From the Commonwealth Fund Blog:
A recent study reported that people who gained insurance coverage through Oregon’s Medicaid program experienced better access to care, increased detection of depression and diabetes, and reduced out-of-pocket costs. Yet blood pressure control, cholesterol levels, and blood sugar levels did not significantly improve. While some have said these findings suggest insurance coverage may not lead to better health, a new post on The Commonwealth Fund Blog argues that previous research leaves little doubt that insurance has a beneficial effect on health status over time.

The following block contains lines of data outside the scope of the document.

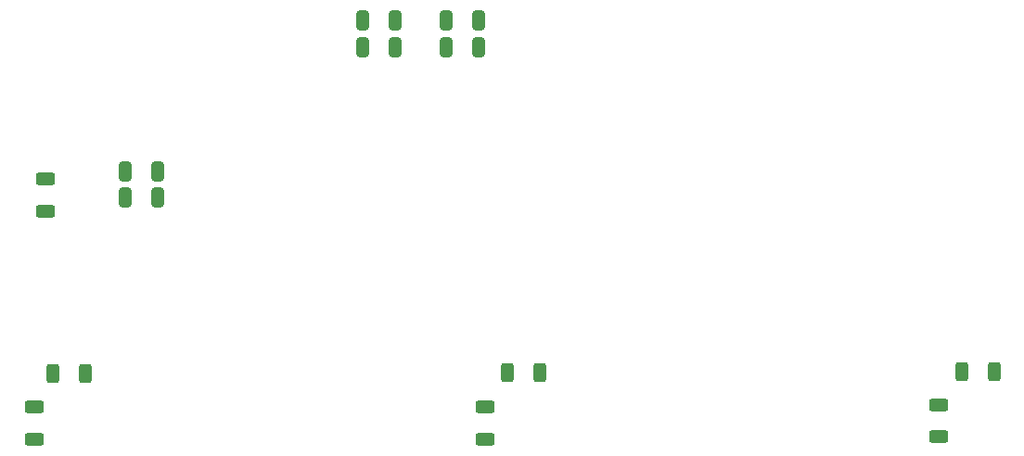
<source format=gbp>
G04 #@! TF.GenerationSoftware,KiCad,Pcbnew,7.0.8*
G04 #@! TF.CreationDate,2023-10-29T22:23:11+01:00*
G04 #@! TF.ProjectId,sumec,73756d65-632e-46b6-9963-61645f706362,rev?*
G04 #@! TF.SameCoordinates,Original*
G04 #@! TF.FileFunction,Paste,Bot*
G04 #@! TF.FilePolarity,Positive*
%FSLAX46Y46*%
G04 Gerber Fmt 4.6, Leading zero omitted, Abs format (unit mm)*
G04 Created by KiCad (PCBNEW 7.0.8) date 2023-10-29 22:23:11*
%MOMM*%
%LPD*%
G01*
G04 APERTURE LIST*
G04 Aperture macros list*
%AMRoundRect*
0 Rectangle with rounded corners*
0 $1 Rounding radius*
0 $2 $3 $4 $5 $6 $7 $8 $9 X,Y pos of 4 corners*
0 Add a 4 corners polygon primitive as box body*
4,1,4,$2,$3,$4,$5,$6,$7,$8,$9,$2,$3,0*
0 Add four circle primitives for the rounded corners*
1,1,$1+$1,$2,$3*
1,1,$1+$1,$4,$5*
1,1,$1+$1,$6,$7*
1,1,$1+$1,$8,$9*
0 Add four rect primitives between the rounded corners*
20,1,$1+$1,$2,$3,$4,$5,0*
20,1,$1+$1,$4,$5,$6,$7,0*
20,1,$1+$1,$6,$7,$8,$9,0*
20,1,$1+$1,$8,$9,$2,$3,0*%
G04 Aperture macros list end*
%ADD10RoundRect,0.250000X-0.625000X0.312500X-0.625000X-0.312500X0.625000X-0.312500X0.625000X0.312500X0*%
%ADD11RoundRect,0.250000X0.312500X0.625000X-0.312500X0.625000X-0.312500X-0.625000X0.312500X-0.625000X0*%
%ADD12RoundRect,0.250000X-0.325000X-0.650000X0.325000X-0.650000X0.325000X0.650000X-0.325000X0.650000X0*%
%ADD13RoundRect,0.250000X0.625000X-0.312500X0.625000X0.312500X-0.625000X0.312500X-0.625000X-0.312500X0*%
G04 APERTURE END LIST*
D10*
X234492800Y-95870300D03*
X234492800Y-98795300D03*
D11*
X239511300Y-92811600D03*
X236586300Y-92811600D03*
D12*
X189500000Y-60756800D03*
X192450000Y-60756800D03*
X181875000Y-60800000D03*
X184825000Y-60800000D03*
D11*
X156554900Y-93014800D03*
X153629900Y-93014800D03*
X198058500Y-92964000D03*
X195133500Y-92964000D03*
D10*
X151892000Y-96073500D03*
X151892000Y-98998500D03*
D12*
X160250000Y-76911200D03*
X163200000Y-76911200D03*
D10*
X193040000Y-96073500D03*
X193040000Y-98998500D03*
D12*
X181875000Y-63250000D03*
X184825000Y-63250000D03*
X160250000Y-74523600D03*
X163200000Y-74523600D03*
D13*
X152908000Y-78170500D03*
X152908000Y-75245500D03*
D12*
X189500000Y-63246000D03*
X192450000Y-63246000D03*
M02*

</source>
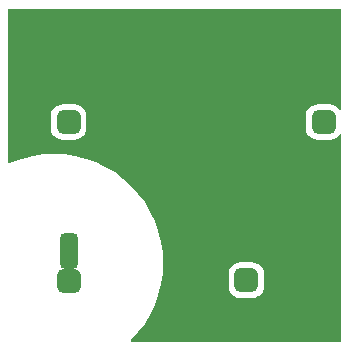
<source format=gbl>
%FSLAX25Y25*%
%MOIN*%
G70*
G01*
G75*
G04 Layer_Physical_Order=2*
G04 Layer_Color=16711680*
G04:AMPARAMS|DCode=10|XSize=59.06mil|YSize=118.11mil|CornerRadius=14.76mil|HoleSize=0mil|Usage=FLASHONLY|Rotation=180.000|XOffset=0mil|YOffset=0mil|HoleType=Round|Shape=RoundedRectangle|*
%AMROUNDEDRECTD10*
21,1,0.05906,0.08858,0,0,180.0*
21,1,0.02953,0.11811,0,0,180.0*
1,1,0.02953,-0.01476,0.04429*
1,1,0.02953,0.01476,0.04429*
1,1,0.02953,0.01476,-0.04429*
1,1,0.02953,-0.01476,-0.04429*
%
%ADD10ROUNDEDRECTD10*%
G04:AMPARAMS|DCode=11|XSize=393.7mil|YSize=393.7mil|CornerRadius=98.43mil|HoleSize=0mil|Usage=FLASHONLY|Rotation=0.000|XOffset=0mil|YOffset=0mil|HoleType=Round|Shape=RoundedRectangle|*
%AMROUNDEDRECTD11*
21,1,0.39370,0.19685,0,0,0.0*
21,1,0.19685,0.39370,0,0,0.0*
1,1,0.19685,0.09843,-0.09843*
1,1,0.19685,-0.09843,-0.09843*
1,1,0.19685,-0.09843,0.09843*
1,1,0.19685,0.09843,0.09843*
%
%ADD11ROUNDEDRECTD11*%
G04:AMPARAMS|DCode=12|XSize=401.58mil|YSize=118.11mil|CornerRadius=29.53mil|HoleSize=0mil|Usage=FLASHONLY|Rotation=0.000|XOffset=0mil|YOffset=0mil|HoleType=Round|Shape=RoundedRectangle|*
%AMROUNDEDRECTD12*
21,1,0.40158,0.05906,0,0,0.0*
21,1,0.34252,0.11811,0,0,0.0*
1,1,0.05906,0.17126,-0.02953*
1,1,0.05906,-0.17126,-0.02953*
1,1,0.05906,-0.17126,0.02953*
1,1,0.05906,0.17126,0.02953*
%
%ADD12ROUNDEDRECTD12*%
%ADD13C,0.05906*%
%ADD14C,0.07874*%
G04:AMPARAMS|DCode=15|XSize=78.74mil|YSize=78.74mil|CornerRadius=19.69mil|HoleSize=0mil|Usage=FLASHONLY|Rotation=0.000|XOffset=0mil|YOffset=0mil|HoleType=Round|Shape=RoundedRectangle|*
%AMROUNDEDRECTD15*
21,1,0.07874,0.03937,0,0,0.0*
21,1,0.03937,0.07874,0,0,0.0*
1,1,0.03937,0.01969,-0.01969*
1,1,0.03937,-0.01969,-0.01969*
1,1,0.03937,-0.01969,0.01969*
1,1,0.03937,0.01969,0.01969*
%
%ADD15ROUNDEDRECTD15*%
G04:AMPARAMS|DCode=16|XSize=86.61mil|YSize=86.61mil|CornerRadius=21.65mil|HoleSize=0mil|Usage=FLASHONLY|Rotation=90.000|XOffset=0mil|YOffset=0mil|HoleType=Round|Shape=RoundedRectangle|*
%AMROUNDEDRECTD16*
21,1,0.08661,0.04331,0,0,90.0*
21,1,0.04331,0.08661,0,0,90.0*
1,1,0.04331,0.02165,0.02165*
1,1,0.04331,0.02165,-0.02165*
1,1,0.04331,-0.02165,-0.02165*
1,1,0.04331,-0.02165,0.02165*
%
%ADD16ROUNDEDRECTD16*%
G04:AMPARAMS|DCode=17|XSize=86.61mil|YSize=86.61mil|CornerRadius=21.65mil|HoleSize=0mil|Usage=FLASHONLY|Rotation=0.000|XOffset=0mil|YOffset=0mil|HoleType=Round|Shape=RoundedRectangle|*
%AMROUNDEDRECTD17*
21,1,0.08661,0.04331,0,0,0.0*
21,1,0.04331,0.08661,0,0,0.0*
1,1,0.04331,0.02165,-0.02165*
1,1,0.04331,-0.02165,-0.02165*
1,1,0.04331,-0.02165,0.02165*
1,1,0.04331,0.02165,0.02165*
%
%ADD17ROUNDEDRECTD17*%
%ADD18C,0.01575*%
G36*
X111024Y77283D02*
X110526Y77179D01*
X109895Y78001D01*
X109072Y78632D01*
X108114Y79029D01*
X107087Y79164D01*
X103150D01*
X102122Y79029D01*
X101164Y78632D01*
X100342Y78001D01*
X99711Y77179D01*
X99314Y76221D01*
X99179Y75193D01*
Y71256D01*
X99314Y70228D01*
X99711Y69270D01*
X100342Y68448D01*
X101164Y67817D01*
X102122Y67420D01*
X103150Y67285D01*
X107087D01*
X108114Y67420D01*
X109072Y67817D01*
X109895Y68448D01*
X110526Y69270D01*
X111024Y69166D01*
Y-0D01*
X41099Y-0D01*
X40970Y335D01*
X40950Y500D01*
X43321Y3116D01*
X45449Y5985D01*
X47285Y9049D01*
X48812Y12278D01*
X50015Y15641D01*
X50883Y19105D01*
X51407Y22639D01*
X51583Y26206D01*
X51407Y29774D01*
X50883Y33307D01*
X50015Y36772D01*
X48812Y40135D01*
X47285Y43364D01*
X45449Y46428D01*
X43321Y49296D01*
X40922Y51943D01*
X38276Y54342D01*
X35407Y56470D01*
X32343Y58306D01*
X29114Y59833D01*
X25751Y61036D01*
X22286Y61904D01*
X18753Y62428D01*
X15185Y62604D01*
X11618Y62428D01*
X8085Y61904D01*
X4620Y61036D01*
X1257Y59833D01*
X422Y59438D01*
X-0Y59706D01*
Y111024D01*
X-0Y111024D01*
X111024D01*
Y77283D01*
D02*
G37*
%LPC*%
G36*
X81299Y26412D02*
X77362D01*
X76334Y26277D01*
X75377Y25880D01*
X74554Y25249D01*
X73923Y24426D01*
X73527Y23469D01*
X73391Y22441D01*
Y18504D01*
X73527Y17476D01*
X73923Y16518D01*
X74554Y15696D01*
X75377Y15065D01*
X76334Y14668D01*
X77362Y14533D01*
X81299D01*
X82327Y14668D01*
X83285Y15065D01*
X84107Y15696D01*
X84738Y16518D01*
X85135Y17476D01*
X85270Y18504D01*
Y22441D01*
X85135Y23469D01*
X84738Y24426D01*
X84107Y25249D01*
X83285Y25880D01*
X82327Y26277D01*
X81299Y26412D01*
D02*
G37*
G36*
X22047Y79168D02*
X18110D01*
X17083Y79032D01*
X16125Y78636D01*
X15302Y78005D01*
X14671Y77182D01*
X14275Y76225D01*
X14139Y75197D01*
Y71260D01*
X14275Y70232D01*
X14671Y69274D01*
X15302Y68452D01*
X16125Y67821D01*
X17083Y67424D01*
X18110Y67289D01*
X22047D01*
X23075Y67424D01*
X24033Y67821D01*
X24855Y68452D01*
X25486Y69274D01*
X25883Y70232D01*
X26018Y71260D01*
Y75197D01*
X25883Y76225D01*
X25486Y77182D01*
X24855Y78005D01*
X24033Y78636D01*
X23075Y79032D01*
X22047Y79168D01*
D02*
G37*
%LPD*%
D10*
X20079Y30315D02*
D03*
D15*
X102362Y20472D02*
D03*
X20079Y20079D02*
D03*
X79331Y20472D02*
D03*
X20079Y73228D02*
D03*
X105118Y73225D02*
D03*
D16*
X42913Y100984D02*
D03*
X105118D02*
D03*
D17*
Y40945D02*
D03*
D18*
X109055Y21654D02*
D03*
Y18898D02*
D03*
Y16142D02*
D03*
Y13386D02*
D03*
X106299D02*
D03*
X103543D02*
D03*
X100787D02*
D03*
X98032D02*
D03*
X95276D02*
D03*
Y16142D02*
D03*
Y18898D02*
D03*
X92126Y46457D02*
D03*
X103150Y48031D02*
D03*
X101181Y50000D02*
D03*
X99606Y52362D02*
D03*
X98032Y54724D02*
D03*
X95669Y29921D02*
D03*
X95276Y27165D02*
D03*
Y24409D02*
D03*
Y21654D02*
D03*
X103937Y33465D02*
D03*
X105905Y31496D02*
D03*
X107874Y29528D02*
D03*
X109055Y27165D02*
D03*
Y24409D02*
D03*
X96457Y57087D02*
D03*
Y59842D02*
D03*
Y62598D02*
D03*
Y65354D02*
D03*
Y68110D02*
D03*
Y70866D02*
D03*
Y73622D02*
D03*
Y76378D02*
D03*
Y79134D02*
D03*
Y81890D02*
D03*
Y84646D02*
D03*
Y87402D02*
D03*
Y90158D02*
D03*
Y92913D02*
D03*
Y95669D02*
D03*
X93307D02*
D03*
X90551D02*
D03*
X87795D02*
D03*
X85039D02*
D03*
X82284D02*
D03*
X79528D02*
D03*
X76772D02*
D03*
X74016D02*
D03*
X71260D02*
D03*
X68504D02*
D03*
X65748D02*
D03*
X62992D02*
D03*
X60236D02*
D03*
X57480D02*
D03*
X54724D02*
D03*
X51968Y95276D02*
D03*
X90158Y48425D02*
D03*
X87402Y49606D02*
D03*
X84646D02*
D03*
X81890D02*
D03*
X79134D02*
D03*
X76378D02*
D03*
X73622D02*
D03*
X70866D02*
D03*
X68110D02*
D03*
X65354D02*
D03*
X62598D02*
D03*
X59842D02*
D03*
X57087D02*
D03*
X54331D02*
D03*
X51575Y51181D02*
D03*
Y53937D02*
D03*
Y56693D02*
D03*
Y59449D02*
D03*
Y62205D02*
D03*
Y64961D02*
D03*
Y67716D02*
D03*
Y70472D02*
D03*
Y73228D02*
D03*
Y75984D02*
D03*
Y78740D02*
D03*
Y81496D02*
D03*
Y84252D02*
D03*
Y87008D02*
D03*
Y89764D02*
D03*
Y92520D02*
D03*
M02*

</source>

Commonwealth Fund president David Blumenthal, M.D., and vice president for Affordable Health Insurance Sara R. Collins, Ph.D., point out that the study examined the effects of just 17 months of coverage, on average. Moreover, the benefits of health insurance may manifest in better trends in health status, rather than absolute improvements. Adults examined in the Oregon study may also have been too healthy, and the number of outcome measures may have been too small, to discern immediate health effects from gaining coverage.
The historic gains in health insurance coverage that will be achieved through the Affordable Care Act will likely result in more immediate health changes for older and less healthy Americans, the authors say. “But even those changes may not show up as dramatic improvements in health, but rather as the preservation of good health, or a slowing of its deterioration,” say Blumenthal and Collins.